The Quibi content library includes scripted series, alternative and reality programming, and documentaries. In addition to the titles that ran on Quibi, more than a dozen new programs are due to make exclusive debuts on The Roku Channel, which the company said reached an estimated 61.8 million people in U.S. households in Q4.

Roku’s wireless reference design uses the company’s proprietary audio technology to connect with any Roku TV model and ensures synchronized audio and video, a simple setup process and unified operation of audio and video from the Roku TV remote, Ely said. The wireless sound bar reference design is an expansion of the Roku TV Ready program that last year brought the streaming platform to audio products from TCL, Hisense, Bose, Enclave and Sound United’s Denon brand, Ely said.

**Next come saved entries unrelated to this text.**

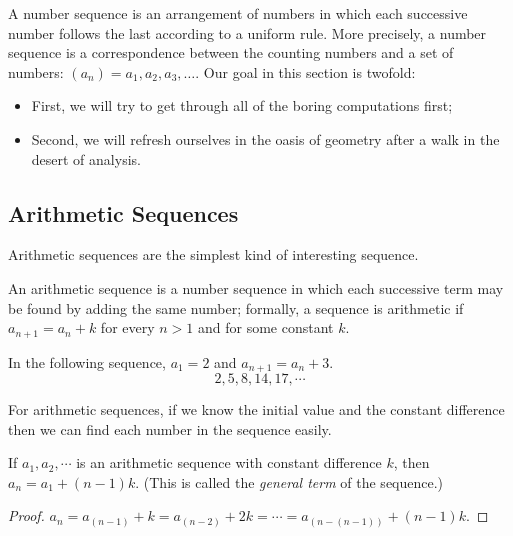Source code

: 



A number sequence is an arrangement of numbers in which each successive number follows the last according to
a uniform rule. More precisely, a number sequence is a correspondence between the counting numbers and a set
of numbers: $ (a_n) = a_1, a_2, a_3, \dots $. Our goal in this section is twofold:
\begin{itemize}
  \item First, we will try to get through all of the boring computations first;
  \item Second, we will refresh ourselves in the oasis of geometry after a walk in the desert of analysis.
\end{itemize}

\subsection*{Arithmetic Sequences}
Arithmetic sequences are the simplest kind of interesting sequence.
\begin{defn}
  An arithmetic sequence is a number sequence in which each successive term may be found by adding the
  same number; formally, a sequence is arithmetic if $ a_{n + 1} = a_n + k $ for every $ n > 1 $ and for
  some constant $ k $.
\end{defn}
\begin{ex}
  In the following sequence, $ a_1 = 2 $ and $ a_{n + 1} = a_n + 3 $.
  \begin{displaymath}
    2, 5, 8, 14, 17, \cdots
  \end{displaymath}
\end{ex}

For arithmetic sequences, if we know the initial value and the constant difference then we can find each number
in the sequence easily.

\begin{thm}
  If $ a_1, a_2, \cdots $ is an arithmetic sequence with constant difference $ k $, then $ a_n = a_1 + (n - 1)k $.
  (This is called the \emph{general term} of the sequence.)
\end{thm}
\begin{proof}
  $ a_n = a_{(n - 1)} + k = a_{(n - 2)} + 2k = \cdots = a_{(n - (n - 1))} + (n - 1)k $.
\end{proof}

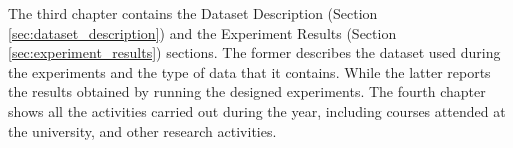 \newline The third chapter contains the Dataset Description (Section \ref{sec:dataset_description}) and the Experiment Results (Section \ref{sec:experiment_results}) sections. The former describes the dataset used during the experiments and the type of data that it contains. While the latter reports the results obtained by running the designed experiments.
\newline The fourth chapter shows all the activities carried out during the year, including courses attended at the university, and other research activities.
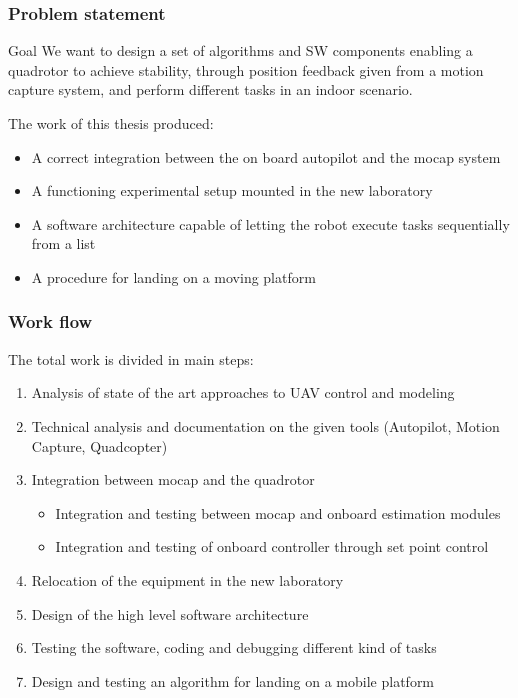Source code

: \documentclass[xcolor=dvipsnames]{beamer}
\begin{document}

\begin{frame}
\frametitle{Problem statement}
\begin{block}{Goal}
We want to design a set of algorithms and SW components enabling a quadrotor
to achieve stability, through position feedback given from a motion capture system,
and perform different tasks in an indoor scenario.
\end{block} 
The work of this thesis produced:
\begin{itemize}
\item A correct integration between the on board autopilot and the mocap system
\item A functioning experimental setup mounted in the new laboratory
\item A software architecture capable of letting the robot execute tasks sequentially from a list
\item A procedure for landing on a moving platform
\end{itemize}
\end{frame}

\begin{frame}
\frametitle{Work flow}

The total work is divided in main steps:
\begin{enumerate}

\item Analysis of state of the art approaches to UAV control and modeling

\item Technical analysis and documentation on the given tools (Autopilot, Motion Capture, Quadcopter)

\item Integration between mocap and the quadrotor
\begin{itemize}

\item Integration and testing between mocap and onboard estimation modules
\item Integration and testing of onboard controller through set point control

\end{itemize}
\item Relocation of the equipment in the new laboratory
\item Design of the high level software architecture 
\item Testing the software, coding and debugging different kind of tasks
\item Design and testing an algorithm for landing on a mobile platform

\end{enumerate}
\end{frame}
\end{document}
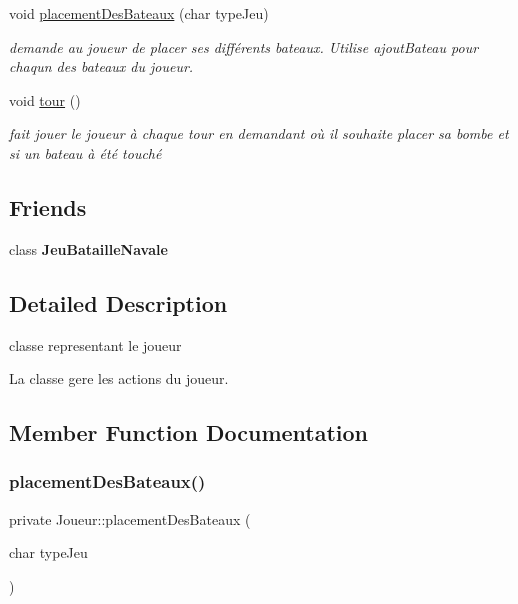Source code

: \begin{DoxyCompactItemize}
void \mbox{\hyperlink{class_joueur_aa97f71a90328693e0047ba2f48d61b4b}{placement\+Des\+Bateaux}} (char type\+Jeu)
\begin{DoxyCompactList}\small\item\em demande au joueur de placer ses différents bateaux. Utilise ajout\+Bateau pour chaqun des bateaux du joueur. \end{DoxyCompactList}\item 
\mbox{\label{class_joueur_a46bdd92b73a1f0d04aeb5f19f33720b0}} 
void \mbox{\hyperlink{class_joueur_a46bdd92b73a1f0d04aeb5f19f33720b0}{tour}} ()
\begin{DoxyCompactList}\small\item\em fait jouer le joueur à chaque tour en demandant où il souhaite placer sa bombe et si un bateau à été touché \end{DoxyCompactList}\end{DoxyCompactItemize}
\subsection*{Friends}
\begin{DoxyCompactItemize}
\item 
\mbox{\label{class_joueur_a5e820295bb9a9381c14f9067e97ca6c1}} 
class {\bfseries Jeu\+Bataille\+Navale}
\end{DoxyCompactItemize}


\subsection{Detailed Description}
classe representant le joueur 

La classe gere les actions du joueur. 

\subsection{Member Function Documentation}
\mbox{\label{class_joueur_aa97f71a90328693e0047ba2f48d61b4b}} 
\subsubsection{\texorpdfstring{placement\+Des\+Bateaux()}{placementDesBateaux()}}
{\footnotesize\ttfamily private Joueur\+::placement\+Des\+Bateaux (\begin{DoxyParamCaption}\item[{char}]{type\+Jeu }\end{DoxyParamCaption})}



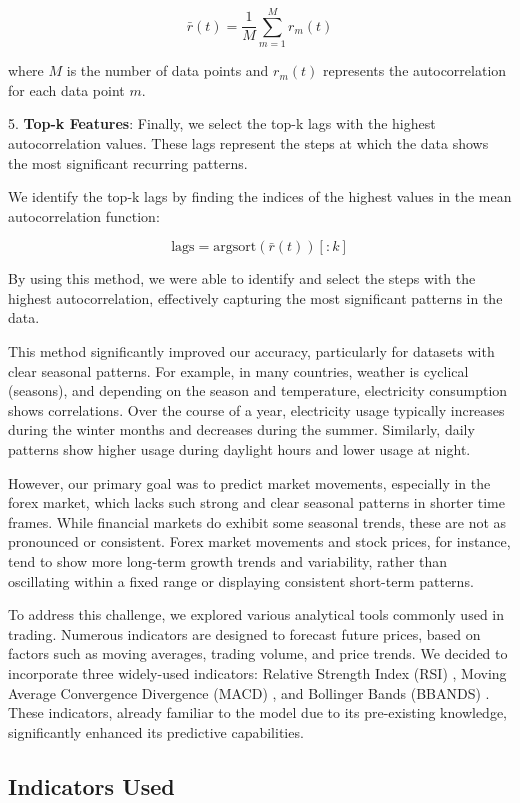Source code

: \[
	\bar{r}(t) = \frac{1}{M} \sum_{m=1}^{M} r_m(t)
\]

where \( M \) is the number of data points and \( r_m(t) \) represents the autocorrelation for each data point \( m \).

5. \textbf{Top-k Features}: Finally, we select the top-k lags with the highest autocorrelation values. These lags represent the steps at which the data shows the most significant recurring patterns.

We identify the top-k lags by finding the indices of the highest values in the mean autocorrelation function:

\[
	\text{lags} = \text{argsort}(\bar{r}(t))[:k]
\]

By using this method, we were able to identify and select the steps with the highest autocorrelation, effectively capturing the most significant patterns in the data.

This method significantly improved our accuracy, particularly for datasets with clear seasonal patterns. For example, in many countries, weather is cyclical (seasons), and depending on the season and temperature, electricity consumption shows correlations. Over the course of a year, electricity usage typically increases during the winter months and decreases during the summer. Similarly, daily patterns show higher usage during daylight hours and lower usage at night.

However, our primary goal was to predict market movements, especially in the forex market, which lacks such strong and clear seasonal patterns in shorter time frames. While financial markets do exhibit some seasonal trends, these are not as pronounced or consistent. Forex market movements and stock prices, for instance, tend to show more long-term growth trends and variability, rather than oscillating within a fixed range or displaying consistent short-term patterns.

To address this challenge, we explored various analytical tools commonly used in trading. Numerous indicators are designed to forecast future prices, based on factors such as moving averages, trading volume, and price trends. We decided to incorporate three widely-used indicators: Relative Strength Index (RSI) \cite{rsi}, Moving Average Convergence Divergence (MACD) \cite{macd}, and Bollinger Bands (BBANDS) \cite{bbands}. These indicators, already familiar to the model due to its pre-existing knowledge, significantly enhanced its predictive capabilities.


\subsection{Indicators Used}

On whether Roku plans to move into the higher-end segment of the audio market, such as the high-resolution Wireless Speaker and Audio (WiSA) space, Ely said the company’s focus is on “quality, value and simplicity.” He noted the Enclave brand uses WiSA for wireless surround sound, but those solutions tend to be more expensive. Roku’s focus is on quality but with a value bent, he said.

Roku had 51.2 million active accounts at the end of 2020, up by about 14 million for the year, it said Wednesday. Roku owners streamed about 17 billion hours of video in Q4, bringing the 2020 total to 58.7 billion streaming hours, a 55% bump from 2019. Roku led the streaming platform market with 38% market share in the U.S. and 31% in Canada from Jan. 5-Dec. 26, it said Friday, citing NPD.

Roku plans to expand the Roku TV Ready program internationally and will announce partners and products by country at a later stage, Ely said. Roku TV models are available from more than 15 TV OEM brands and are sold in the U.S., Canada, U.K., Mexico and Brazil.